BRIEF: If a line in the entries below contains "linejoin", copy it.

SOURCE MATERIAL section start

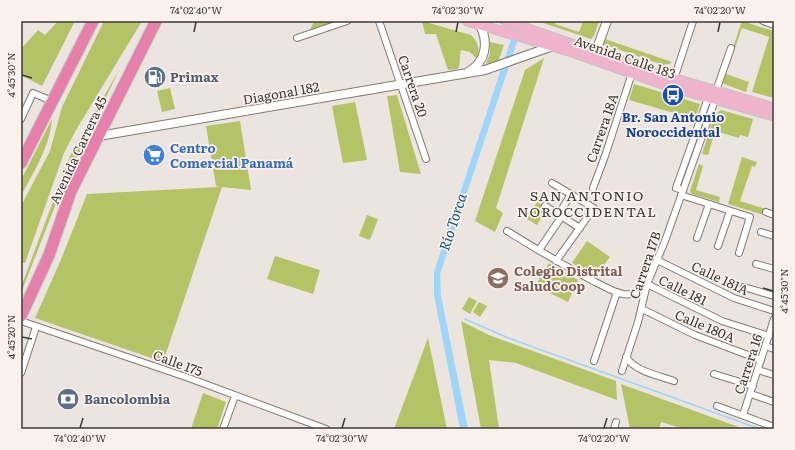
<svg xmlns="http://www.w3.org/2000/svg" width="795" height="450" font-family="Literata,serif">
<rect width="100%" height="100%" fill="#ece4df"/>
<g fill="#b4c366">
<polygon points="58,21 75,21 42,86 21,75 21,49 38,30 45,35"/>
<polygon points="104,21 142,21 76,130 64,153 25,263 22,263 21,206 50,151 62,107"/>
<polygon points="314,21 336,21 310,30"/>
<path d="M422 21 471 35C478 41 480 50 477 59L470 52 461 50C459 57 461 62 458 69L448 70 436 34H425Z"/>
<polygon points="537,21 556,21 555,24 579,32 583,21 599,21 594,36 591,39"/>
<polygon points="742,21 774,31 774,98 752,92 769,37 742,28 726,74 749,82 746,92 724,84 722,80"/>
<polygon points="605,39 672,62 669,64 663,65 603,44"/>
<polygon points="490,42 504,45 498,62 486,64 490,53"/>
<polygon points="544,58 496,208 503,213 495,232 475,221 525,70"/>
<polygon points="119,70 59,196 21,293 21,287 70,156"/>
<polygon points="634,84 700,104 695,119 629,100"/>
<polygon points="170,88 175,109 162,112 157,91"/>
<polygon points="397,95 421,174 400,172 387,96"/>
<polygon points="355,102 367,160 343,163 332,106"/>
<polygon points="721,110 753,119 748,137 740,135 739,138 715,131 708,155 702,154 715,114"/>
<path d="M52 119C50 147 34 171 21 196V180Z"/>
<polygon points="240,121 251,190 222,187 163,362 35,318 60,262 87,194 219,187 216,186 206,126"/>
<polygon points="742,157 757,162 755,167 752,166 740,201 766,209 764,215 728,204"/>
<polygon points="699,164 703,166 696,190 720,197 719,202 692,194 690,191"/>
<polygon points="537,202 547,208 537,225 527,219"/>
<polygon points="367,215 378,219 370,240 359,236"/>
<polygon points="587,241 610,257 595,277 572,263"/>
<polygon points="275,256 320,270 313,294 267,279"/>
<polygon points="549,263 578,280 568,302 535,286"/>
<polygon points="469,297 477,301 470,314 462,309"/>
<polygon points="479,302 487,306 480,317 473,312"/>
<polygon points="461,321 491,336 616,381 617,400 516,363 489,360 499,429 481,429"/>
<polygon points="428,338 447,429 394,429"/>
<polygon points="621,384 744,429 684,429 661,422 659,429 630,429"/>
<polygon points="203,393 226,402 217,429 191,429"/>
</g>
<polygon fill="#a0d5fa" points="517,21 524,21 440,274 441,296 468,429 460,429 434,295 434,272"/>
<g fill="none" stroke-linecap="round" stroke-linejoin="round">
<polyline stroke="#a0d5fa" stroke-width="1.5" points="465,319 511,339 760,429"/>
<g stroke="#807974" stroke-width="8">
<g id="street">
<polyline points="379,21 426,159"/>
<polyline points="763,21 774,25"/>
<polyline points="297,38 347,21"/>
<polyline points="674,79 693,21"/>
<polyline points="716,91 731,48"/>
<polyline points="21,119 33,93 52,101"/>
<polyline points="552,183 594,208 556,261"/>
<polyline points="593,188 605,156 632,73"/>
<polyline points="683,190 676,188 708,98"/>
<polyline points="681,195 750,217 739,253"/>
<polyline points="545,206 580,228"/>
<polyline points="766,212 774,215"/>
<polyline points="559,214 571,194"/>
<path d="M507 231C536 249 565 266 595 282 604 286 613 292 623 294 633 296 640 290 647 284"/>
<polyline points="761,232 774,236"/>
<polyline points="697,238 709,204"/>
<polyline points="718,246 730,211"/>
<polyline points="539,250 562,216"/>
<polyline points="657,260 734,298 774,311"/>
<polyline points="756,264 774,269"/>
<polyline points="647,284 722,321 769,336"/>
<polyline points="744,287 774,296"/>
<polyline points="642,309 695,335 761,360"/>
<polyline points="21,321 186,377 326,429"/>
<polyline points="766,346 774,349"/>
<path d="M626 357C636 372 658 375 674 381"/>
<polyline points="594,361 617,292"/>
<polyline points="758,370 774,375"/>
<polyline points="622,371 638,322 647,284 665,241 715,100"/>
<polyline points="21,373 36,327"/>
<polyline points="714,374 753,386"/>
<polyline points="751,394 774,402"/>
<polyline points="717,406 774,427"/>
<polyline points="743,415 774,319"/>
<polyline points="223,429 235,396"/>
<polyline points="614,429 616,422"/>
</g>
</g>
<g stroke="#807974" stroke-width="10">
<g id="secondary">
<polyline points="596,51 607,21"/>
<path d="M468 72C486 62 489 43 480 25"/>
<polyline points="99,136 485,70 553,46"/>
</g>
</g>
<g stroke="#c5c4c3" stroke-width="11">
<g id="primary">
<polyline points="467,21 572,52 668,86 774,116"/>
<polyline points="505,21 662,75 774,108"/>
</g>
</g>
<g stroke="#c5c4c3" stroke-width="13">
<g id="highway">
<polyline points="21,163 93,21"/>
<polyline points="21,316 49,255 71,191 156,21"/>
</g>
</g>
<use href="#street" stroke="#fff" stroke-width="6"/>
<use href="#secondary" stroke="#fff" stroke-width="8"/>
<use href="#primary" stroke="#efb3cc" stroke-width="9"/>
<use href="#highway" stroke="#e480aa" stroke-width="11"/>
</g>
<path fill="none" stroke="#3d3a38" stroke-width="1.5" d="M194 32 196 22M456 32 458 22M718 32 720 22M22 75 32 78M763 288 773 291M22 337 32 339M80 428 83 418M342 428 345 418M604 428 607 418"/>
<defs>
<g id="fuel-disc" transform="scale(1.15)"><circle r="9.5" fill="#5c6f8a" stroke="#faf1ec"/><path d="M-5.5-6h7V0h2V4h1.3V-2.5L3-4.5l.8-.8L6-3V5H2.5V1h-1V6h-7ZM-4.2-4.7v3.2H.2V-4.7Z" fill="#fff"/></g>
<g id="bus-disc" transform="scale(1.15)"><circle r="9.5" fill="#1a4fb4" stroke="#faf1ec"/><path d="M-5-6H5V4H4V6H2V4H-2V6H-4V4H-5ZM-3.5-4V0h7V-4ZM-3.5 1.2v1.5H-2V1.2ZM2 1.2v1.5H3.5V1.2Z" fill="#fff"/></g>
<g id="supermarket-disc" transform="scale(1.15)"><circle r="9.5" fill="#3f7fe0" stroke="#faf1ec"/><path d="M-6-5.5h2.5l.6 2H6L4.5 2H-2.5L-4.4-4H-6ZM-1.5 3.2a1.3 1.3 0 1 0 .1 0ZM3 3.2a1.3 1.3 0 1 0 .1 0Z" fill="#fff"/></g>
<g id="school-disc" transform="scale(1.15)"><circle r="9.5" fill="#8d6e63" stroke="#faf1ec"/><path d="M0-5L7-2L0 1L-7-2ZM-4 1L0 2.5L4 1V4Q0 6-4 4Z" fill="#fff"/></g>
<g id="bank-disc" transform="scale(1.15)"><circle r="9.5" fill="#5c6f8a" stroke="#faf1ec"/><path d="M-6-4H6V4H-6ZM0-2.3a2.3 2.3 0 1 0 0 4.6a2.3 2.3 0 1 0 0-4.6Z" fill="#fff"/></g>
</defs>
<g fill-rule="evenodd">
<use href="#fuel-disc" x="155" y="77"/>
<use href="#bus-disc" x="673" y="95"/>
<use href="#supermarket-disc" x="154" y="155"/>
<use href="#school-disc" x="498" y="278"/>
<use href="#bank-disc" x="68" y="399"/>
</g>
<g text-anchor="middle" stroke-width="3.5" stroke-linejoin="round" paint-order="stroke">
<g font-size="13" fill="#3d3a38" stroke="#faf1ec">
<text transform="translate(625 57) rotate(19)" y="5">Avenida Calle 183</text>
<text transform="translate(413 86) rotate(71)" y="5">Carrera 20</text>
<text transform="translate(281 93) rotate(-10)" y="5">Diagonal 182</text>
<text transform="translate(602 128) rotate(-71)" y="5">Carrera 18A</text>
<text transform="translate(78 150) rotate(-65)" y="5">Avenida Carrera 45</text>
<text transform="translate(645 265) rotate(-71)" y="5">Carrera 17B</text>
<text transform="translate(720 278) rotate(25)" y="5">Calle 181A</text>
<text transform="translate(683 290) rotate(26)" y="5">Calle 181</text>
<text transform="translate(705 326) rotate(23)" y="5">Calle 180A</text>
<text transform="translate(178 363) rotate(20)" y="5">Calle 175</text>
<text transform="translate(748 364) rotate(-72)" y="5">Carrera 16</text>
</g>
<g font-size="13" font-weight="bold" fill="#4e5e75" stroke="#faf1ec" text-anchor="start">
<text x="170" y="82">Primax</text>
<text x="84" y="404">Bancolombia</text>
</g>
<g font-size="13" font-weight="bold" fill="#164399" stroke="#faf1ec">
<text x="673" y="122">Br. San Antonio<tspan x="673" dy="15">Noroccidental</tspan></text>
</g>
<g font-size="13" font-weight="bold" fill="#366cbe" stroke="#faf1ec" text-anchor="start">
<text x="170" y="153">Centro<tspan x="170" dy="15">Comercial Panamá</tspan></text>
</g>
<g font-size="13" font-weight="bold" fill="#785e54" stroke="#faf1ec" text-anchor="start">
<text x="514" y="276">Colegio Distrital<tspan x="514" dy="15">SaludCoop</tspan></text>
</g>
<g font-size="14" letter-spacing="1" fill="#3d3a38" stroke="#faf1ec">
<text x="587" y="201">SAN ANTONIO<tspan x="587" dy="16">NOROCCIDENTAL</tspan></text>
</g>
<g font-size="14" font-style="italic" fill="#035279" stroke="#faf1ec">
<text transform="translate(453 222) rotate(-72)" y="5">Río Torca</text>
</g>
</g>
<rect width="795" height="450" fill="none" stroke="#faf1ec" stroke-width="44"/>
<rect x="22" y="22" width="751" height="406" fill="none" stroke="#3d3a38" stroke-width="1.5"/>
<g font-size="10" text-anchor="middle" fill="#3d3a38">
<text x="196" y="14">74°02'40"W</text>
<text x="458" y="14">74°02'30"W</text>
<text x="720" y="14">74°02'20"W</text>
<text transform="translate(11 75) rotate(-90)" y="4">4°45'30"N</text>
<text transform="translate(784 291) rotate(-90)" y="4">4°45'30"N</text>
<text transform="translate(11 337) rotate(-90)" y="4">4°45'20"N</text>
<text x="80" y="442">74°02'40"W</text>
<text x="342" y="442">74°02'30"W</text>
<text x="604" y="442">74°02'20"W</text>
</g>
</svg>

SOURCE MATERIAL section end

RESPONSE AREA:
<g fill="none" stroke-linecap="round" stroke-linejoin="round">
<g text-anchor="middle" stroke-width="3.5" stroke-linejoin="round" paint-order="stroke">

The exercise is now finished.